Sprint pays to settle allegations over billing
Sprint Corp. agreed to pay roughly $5.6 million to the U.S. government to settle allegations of contracting fraud from 2000 to 2002, the U.S. Department of Justice said in a press release Thursday.
The $5.56 million civil settlement resolves allegations that Sprint "knowingly passed through to the government" charges in excess of what it was allowed to assess under a 2001 contract, the Justice Department said. The charges involved are paid by long-distance companies such as Sprint to local telephone companies to recover the costs associated with linking customers to the network.
A Sprint spokesman said that the settlement was a "fair and equitable" resolution to "a billing dispute."
He noted that Sprint, based in Overland Park, admitted no wrongdoing.
Mortgages rates remain at low of 5.21 percent
Rates on 30-year mortgages remained at record low levels this week, welcome news to the housing market, one of the economy's few sources of power.
The average rate on a 30-year fixed-rate mortgages for the week ending June 20 was 5.21 percent, unchanged from last week, Freddie Mac, the mortgage giant, reported Thursday in its weekly nationwide survey.

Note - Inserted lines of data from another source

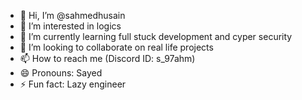 - 👋 Hi, I’m @sahmedhusain
- 👀 I’m interested in logics
- 🌱 I’m currently learning full stuck development and cyper security  
- 💞️ I’m looking to collaborate on real life projects
- 📫 How to reach me (Discord ID: s_97ahm)
- 😄 Pronouns: Sayed
- ⚡ Fun fact: Lazy engineer

<!---
sahmedhusain/sahmedhusain is a ✨ special ✨ repository because its `README.md` (this file) appears on your GitHub profile.
You can click the Preview link to take a look at your changes.
--->
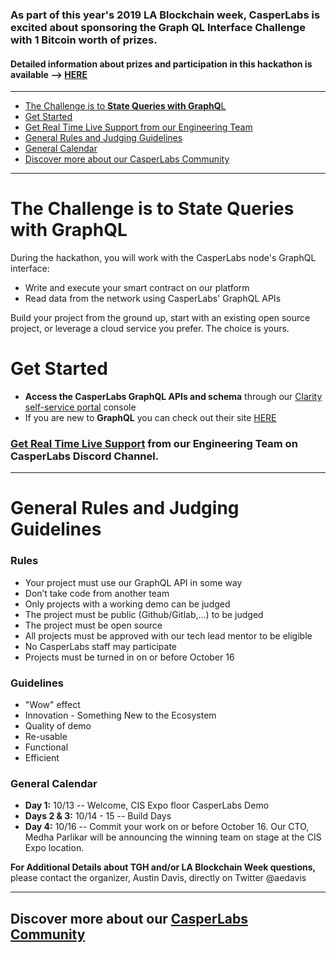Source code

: ###  As part of this year's 2019 LA Blockchain week, CasperLabs is excited about sponsoring the Graph QL Interface Challenge with 1 Bitcoin worth of prizes.
#### Detailed information about prizes and participation in this hackathon is available --> [HERE](https://medium.com/casperlabs/casperlabs-is-sponsoring-the-graphql-interface-challenge-at-la-blockchain-week-hackathon-october-c8233262899e)
***
- [The Challenge is to **State Queries with GraphQ**L](#the-challenge-is-to-state-queries-with-graphql)
- [Get Started](#get-started)
- [Get Real Time Live Support from our Engineering Team](https://discord.gg/n9bBs8W)
- [General Rules and Judging Guidelines](#general-rules-and-judging-guidelines)
- [General Calendar](#general-calendar)
- [Discover more about our CasperLabs Community](https://casperlabs.io/#community)
***
# The Challenge is to **State Queries with GraphQL**  
During the hackathon, you will work with the CasperLabs node's GraphQL interface: 
* Write and execute your smart contract on our platform 
* Read data from the network using CasperLabs' GraphQL APIs

Build your project from the ground up, start with an existing open source project, or leverage a cloud service you prefer. The choice is yours.

# Get Started
* **Access the CasperLabs GraphQL APIs and schema** through our [Clarity self-service portal](https://clarity.casperlabs.io/#/) console
* If you are new to **GraphQL** you can check out their site [HERE](https://graphql.org/)

### [Get Real Time Live Support](https://discord.gg/n9bBs8W) from our Engineering Team on CasperLabs Discord Channel.
 
***
# General Rules and Judging Guidelines
### Rules
* Your project must use our GraphQL API in some way
* Don’t take code from another team
* Only projects with a working demo can be judged
* The project must be public (Github/Gitlab,...) to be judged
* The project must be open source
* All projects must be approved with our tech lead mentor to be eligible
* No CasperLabs staff may participate
* Projects must be turned in on or before October 16

### Guidelines
* "Wow" effect
* Innovation - Something New to the Ecosystem
* Quality of demo
* Re-usable
* Functional
* Efficient

### General Calendar
* **Day 1:** 10/13 -- Welcome, CIS Expo floor CasperLabs Demo 
* **Days 2 & 3:** 10/14 - 15 -- Build Days 
* **Day 4:** 10/16 -- Commit your work on or before October 16. Our CTO, Medha Parlikar will be announcing the winning team on stage at the CIS Expo location.

**For Additional Details about TGH and/or LA Blockchain Week questions,** please contact the organizer, Austin Davis, directly on Twitter @aedavis
***
## Discover more about our [CasperLabs Community](https://casperlabs.io/#community)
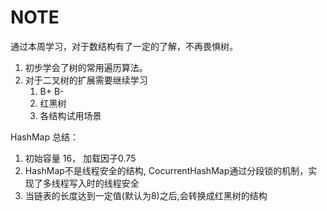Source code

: # NOTE

通过本周学习，对于数结构有了一定的了解，不再畏惧树。
1. 初步学会了树的常用遍历算法。
2. 对于二叉树的扩展需要继续学习
    1. B+ B-
    2. 红黑树 
    3. 各结构试用场景

HashMap 总结：

1. 初始容量 16， 加载因子0.75
2. HashMap不是线程安全的结构, CocurrentHashMap通过分段锁的机制，实现了多线程写入时的线程安全
3. 当链表的长度达到一定值(默认为8)之后,会转换成红黑树的结构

Last week's rate was the lowest since Freddie Mac began tracking 30-year mortgages in 1971. Records that reach back earlier indicate that the rate is the lowest in more than four decades, economists said.
Judge orders Wal-Mart to negotiate with union
A judge has ruled that a Wal-Mart store in Jacksonville, Texas, must reopen its meat-cutting department and bargain with unionized butchers whose jobs disappeared when the chain switched to using prepackaged meat.
Judge Keltner Locke, a National Labor Relations Board administrative law judge, ordered the retail chain Wednesday to meet with the butchers and negotiate over the effects of the change.
"This is a historic decision -- the first bargaining order issued against Wal-Mart in the United States," union leader Johnny Rodriguez said in a statement.
In 2000, seven of the 10 butchers at the Jacksonville store voted to join the United Food and Commercial Workers union. The vote marked the only union success at a Wal-Mart store.
Panel seeks changes in media ownership rules
The Senate Commerce Committee voted Thursday to overturn parts of a Federal Communications Commission decision freeing media companies from decades-old ownership limits and allowing them to buy more outlets and merge in new ways.
The proposal, which faces an uncertain future in the full Senate and a tough road in the House, would roll back changes that allowed individual companies to own television stations reaching nearly half the nation's viewers and combinations of newspapers and broadcast stations in the same city.
The proposed legislation also would reinstate a ban on newspaper-broadcast cross-ownership. However, it would allow state regulators to recommend to the FCC exemptions for small communities where a merger may be needed to support media outlets in financial trouble.